靴を脱いでスリッパに履き替える。履き慣れないヒールから解放され、足が軽い。
メールボックスを確かめると郵便物が届いていた。送り主は実家の父だった。
「お父さんか……。さっき浩子先生と家の話をしてたのも何かのインスピレーションだったのかな……」
手紙、というのは珍しい。真名も父もスマートフォンは持っていたし、メッセージのやりとりもしていた。昨夜だって両親とスマートフォンで話したばかりだ。

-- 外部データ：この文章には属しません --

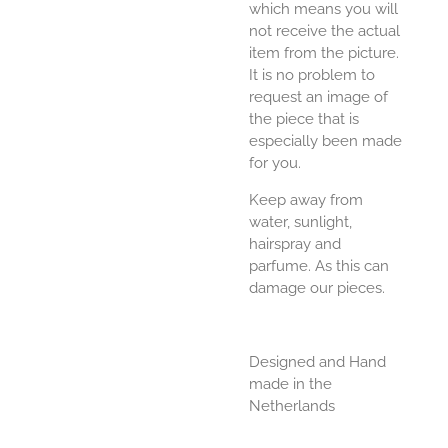
which means you will
not receive the actual
item from the picture.
It is no problem to
request an image of
the piece that is
especially been made
for you.
Keep away from
water, sunlight,
hairspray and
parfume. As this can
damage our pieces.
Designed and Hand
made in the
Netherlands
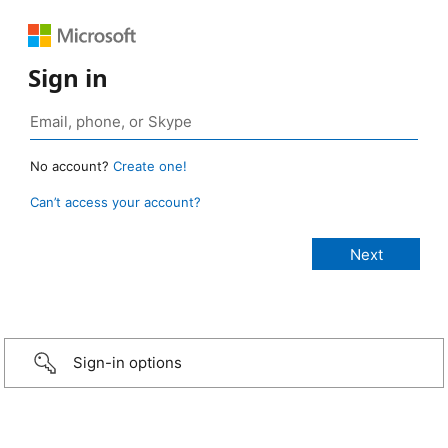
Sign in
No account?
Create one!
Can’t access your account?
Sign-in options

そのときには手紙を出したなんて言っていなかったのに……。
廊下を歩くスリッパの音が思いの外、大きく響く。もう日暮れ時になっているが、みんな室内にいるのか寮の廊下はずいぶん静かだった。
寮は一人部屋である。
自分の部屋に入って、真名はほっと息を漏らした。
部屋には簡単だが結界が張ってある。入寮の日に父が施した結界だ。真名には張れない。
ただ言われた通りに掃除をきちんとして空気を入れ換えて、部屋に澱みを作らないようにして結界を維持していただけだった。
本職の陰陽師である父の力は絶大で、仮に学内でしつこい悪霊にまとわりつかれたり、動物霊を憑けてしまったとしても、部屋の入り口で外れる。
椅子に座って父からの手紙を手に取った。しばらく眺め、開く。
中には短い手紙と呪に使う霊符が一枚入っていた。